New Zealand Rugby - while sympathetic and moved by the plight of former players battling dementia - says its obligation is to protect the current generation.
Chief executive Steve Tew yesterday said the issue of concussion and potential related long-term health consequences remains complicated with no definitive answers.
"What I would say is that under World Rugby's leadership and with unions taking this matter very seriously there have been some significant developments about how we deal with concussion," he said.
"At Rugby World Cup - the head injury assessment tool and the video analysis being available to the medical staff on the sideline - there were no reported concussions presentations from players who were not removed from the field.
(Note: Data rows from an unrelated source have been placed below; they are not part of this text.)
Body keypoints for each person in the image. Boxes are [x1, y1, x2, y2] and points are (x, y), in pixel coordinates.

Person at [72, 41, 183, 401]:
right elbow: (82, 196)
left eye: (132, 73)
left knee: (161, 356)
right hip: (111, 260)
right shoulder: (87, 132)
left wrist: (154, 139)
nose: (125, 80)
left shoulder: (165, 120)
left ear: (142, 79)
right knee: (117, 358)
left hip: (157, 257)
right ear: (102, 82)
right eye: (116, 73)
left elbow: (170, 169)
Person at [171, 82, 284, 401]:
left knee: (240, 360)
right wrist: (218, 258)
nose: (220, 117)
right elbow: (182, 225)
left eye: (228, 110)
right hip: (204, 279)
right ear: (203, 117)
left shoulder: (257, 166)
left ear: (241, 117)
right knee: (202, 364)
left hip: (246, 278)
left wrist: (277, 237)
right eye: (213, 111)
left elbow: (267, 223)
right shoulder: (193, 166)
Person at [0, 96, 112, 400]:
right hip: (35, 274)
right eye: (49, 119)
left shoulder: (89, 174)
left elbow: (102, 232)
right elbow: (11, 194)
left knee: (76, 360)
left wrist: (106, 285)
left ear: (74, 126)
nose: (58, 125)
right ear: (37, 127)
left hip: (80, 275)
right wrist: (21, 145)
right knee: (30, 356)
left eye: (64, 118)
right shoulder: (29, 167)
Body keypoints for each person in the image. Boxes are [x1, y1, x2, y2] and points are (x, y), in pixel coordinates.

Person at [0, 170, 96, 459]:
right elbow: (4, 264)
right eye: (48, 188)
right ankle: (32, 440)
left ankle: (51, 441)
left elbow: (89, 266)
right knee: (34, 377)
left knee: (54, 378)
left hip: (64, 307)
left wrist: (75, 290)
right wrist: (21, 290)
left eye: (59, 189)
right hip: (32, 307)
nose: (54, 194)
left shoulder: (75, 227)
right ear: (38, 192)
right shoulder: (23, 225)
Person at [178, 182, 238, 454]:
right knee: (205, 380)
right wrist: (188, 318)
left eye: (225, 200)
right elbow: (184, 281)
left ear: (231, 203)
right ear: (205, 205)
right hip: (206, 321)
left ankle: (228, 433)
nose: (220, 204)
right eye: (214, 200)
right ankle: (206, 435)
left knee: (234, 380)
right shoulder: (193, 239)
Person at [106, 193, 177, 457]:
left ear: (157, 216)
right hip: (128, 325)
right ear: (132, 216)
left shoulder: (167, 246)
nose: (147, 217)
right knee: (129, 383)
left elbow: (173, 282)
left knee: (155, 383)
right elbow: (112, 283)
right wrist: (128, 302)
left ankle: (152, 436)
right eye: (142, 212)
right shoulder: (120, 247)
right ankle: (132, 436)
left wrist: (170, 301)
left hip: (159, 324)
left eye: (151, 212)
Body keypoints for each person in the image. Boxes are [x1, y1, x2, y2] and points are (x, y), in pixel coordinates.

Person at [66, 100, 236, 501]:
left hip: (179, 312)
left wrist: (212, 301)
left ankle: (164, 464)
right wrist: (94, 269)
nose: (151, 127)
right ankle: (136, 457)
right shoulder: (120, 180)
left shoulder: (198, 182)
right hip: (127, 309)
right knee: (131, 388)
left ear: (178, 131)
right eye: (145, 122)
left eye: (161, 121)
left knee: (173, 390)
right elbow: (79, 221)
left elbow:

Across 48 matches that is a significant step forward."
Tew's comments come after a Herald investigation revealed five men from Taranaki's 1964 Ranfurly Shield-winning team have been diagnosed with dementia, which their families attribute to concussions from their playing days.
Asked how much responsibility New Zealand Rugby should take for these historic cases, Tew said: "It is an incredibly sensitive topic, isn't it? I think we all read the articles of late with considerable compassion and concern.
"But it is a complicated issue and even the highly skilled and trained medical professionals cannot give you a definitive answer on a whole load of really important questions. Right now our responsibility is the current game and making sure we do the right thing for the players who are playing now ... While we will never say enough is enough, I am really comfortable that we are working really, really hard in that regard."
The campaign for change has been a top priority for World Rugby and New Zealand Rugby since 2012. The World Cup signified how much better the game has become at recognising or suspecting concussion and then removing players.
Results from the tournament showed that no player who wasn't removed from the field presented with concussion after they had played. That effectively means the system detected all those who had suffered a serious head knock and successfully prevented everyone with concussion from playing on.
There were other cases where players didn't fail the test but were taken off anyway.
The current concussion testing and protocols have only been in play for the past few years - and there could be several generations of players who suffer health complications that may have some link to head knocks they suffered while playing rugby.
There has also been a sharp rise in ACC claims involving rugby concussions, from $1.1 million in 2010 to $1.9 million last year.
There has yet to be a claim for chronic conditions due to rugby but a spokeswoman said: "It's quite likely that with the growing suite of international medical literature and greater understanding of causation, that we will in the future."
In the United States, the NFL's top health and safety officer acknowledged a link between football-related head trauma and chronic traumatic encephalopathy (CTE) - the first time a senior league official has conceded a connection to the devastating brain disease and other forms of dementia.